• [WHAT YOU SHOULD DO]
Return the text lines of every record word for word. Leave the pictures out of your answer.

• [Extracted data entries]

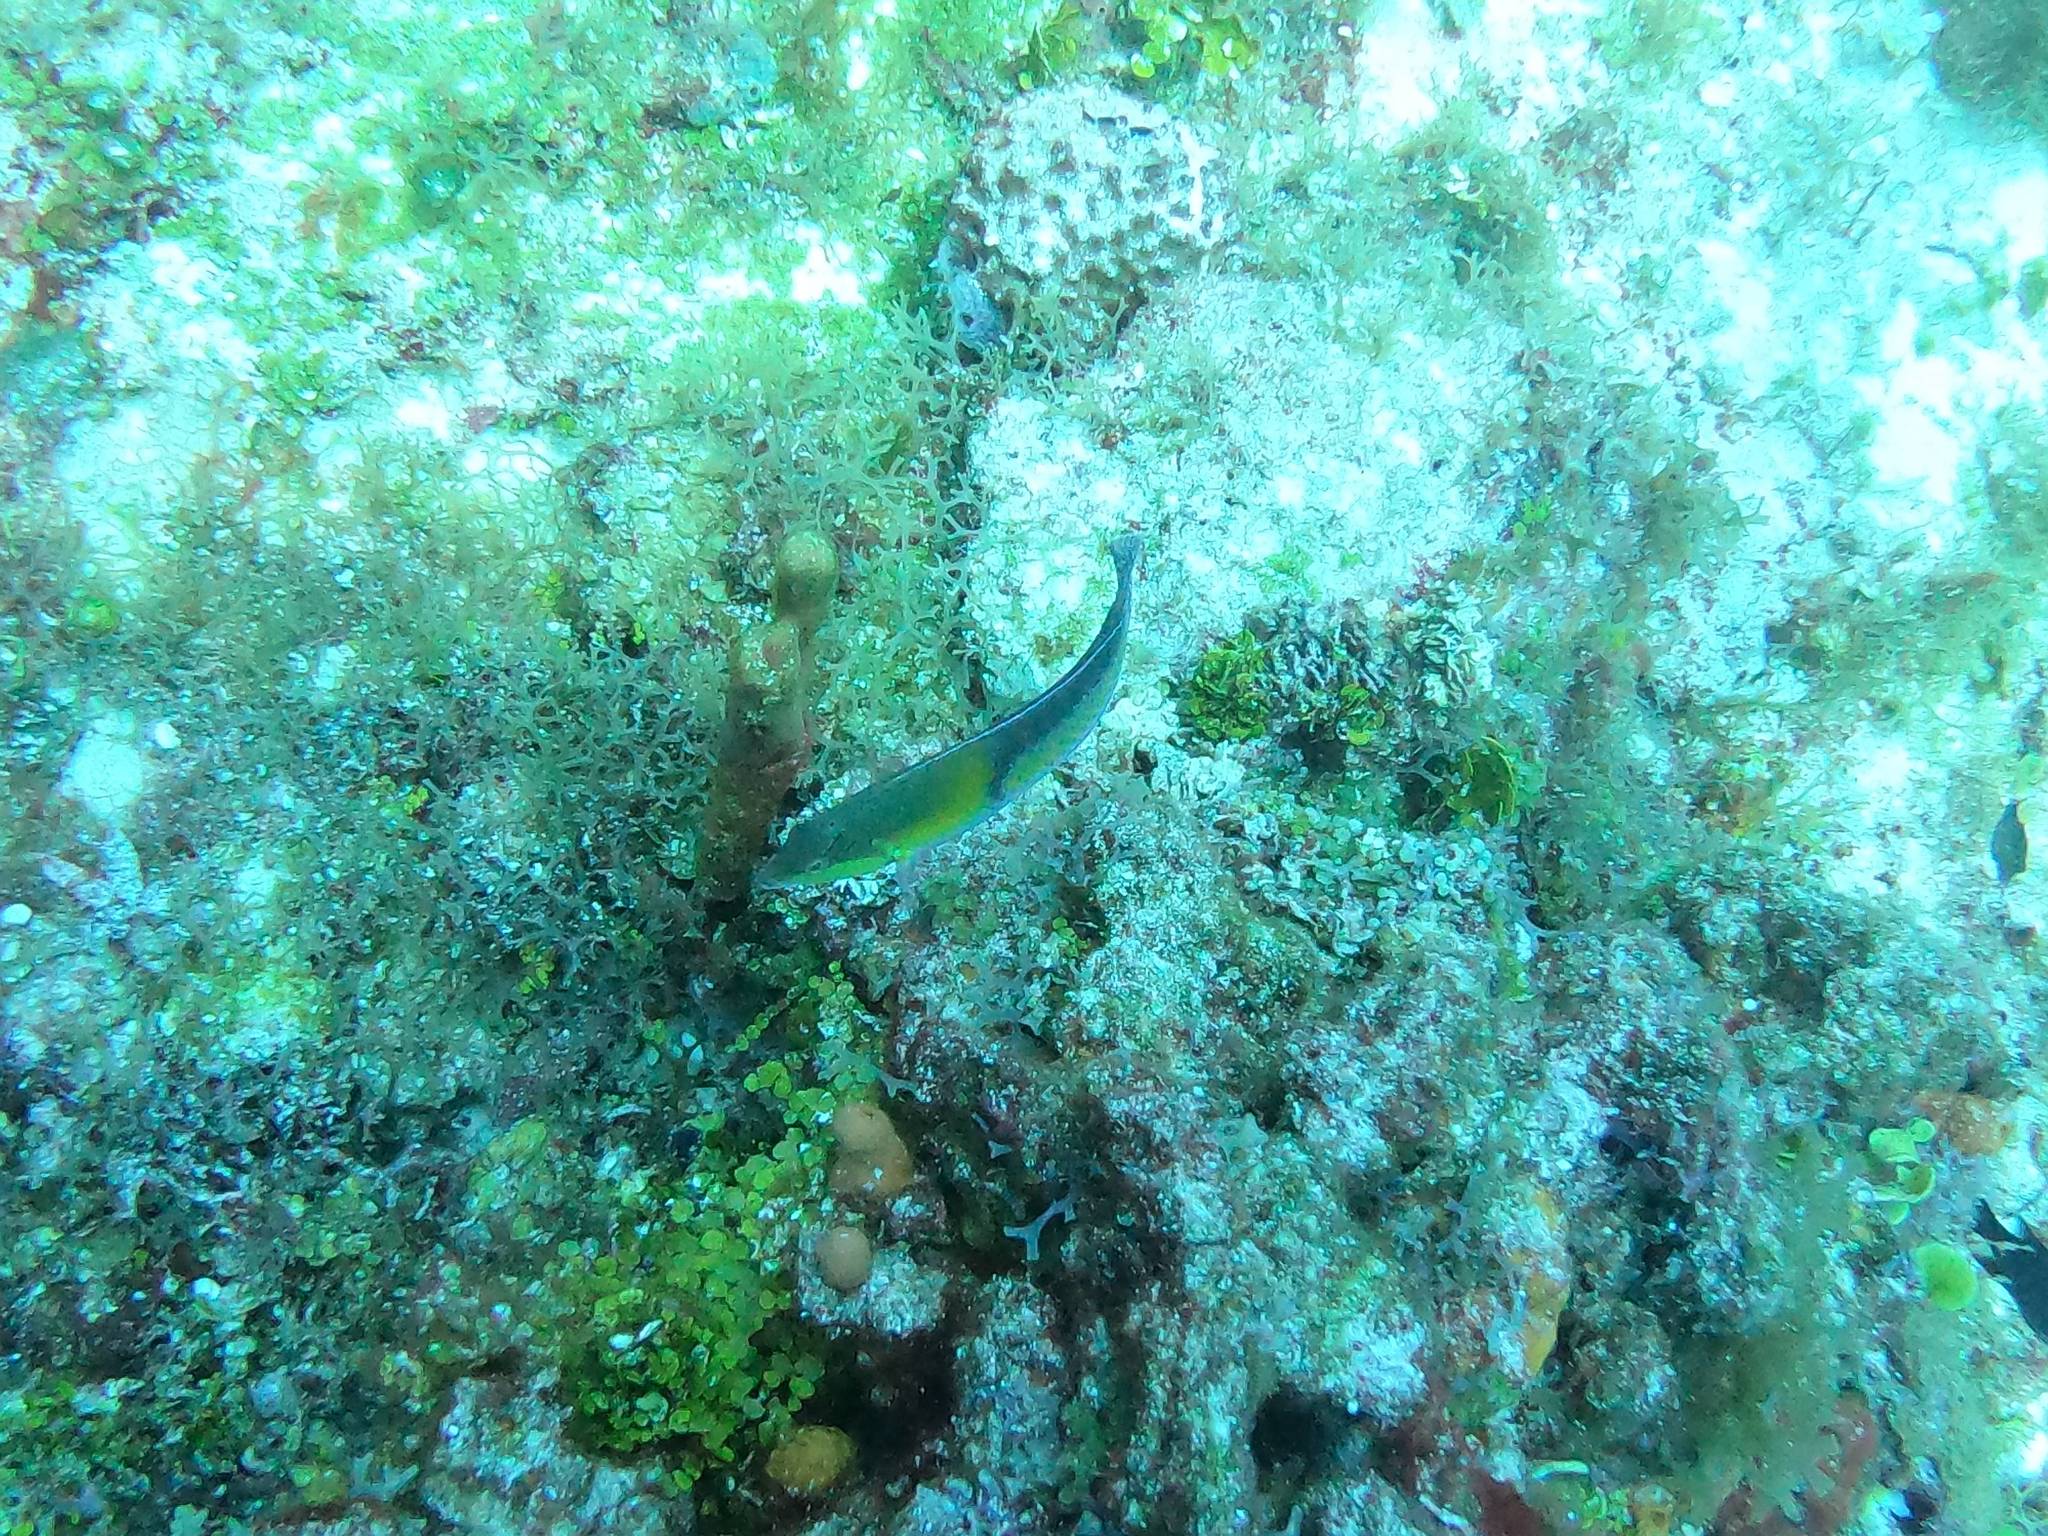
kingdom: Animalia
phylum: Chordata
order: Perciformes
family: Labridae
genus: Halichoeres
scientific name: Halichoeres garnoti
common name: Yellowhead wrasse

• [WORKED ANSWER]
kingdom: Animalia
phylum: Chordata
order: Perciformes
family: Labridae
genus: Halichoeres
scientific name: Halichoeres garnoti
common name: Yellowhead wrasse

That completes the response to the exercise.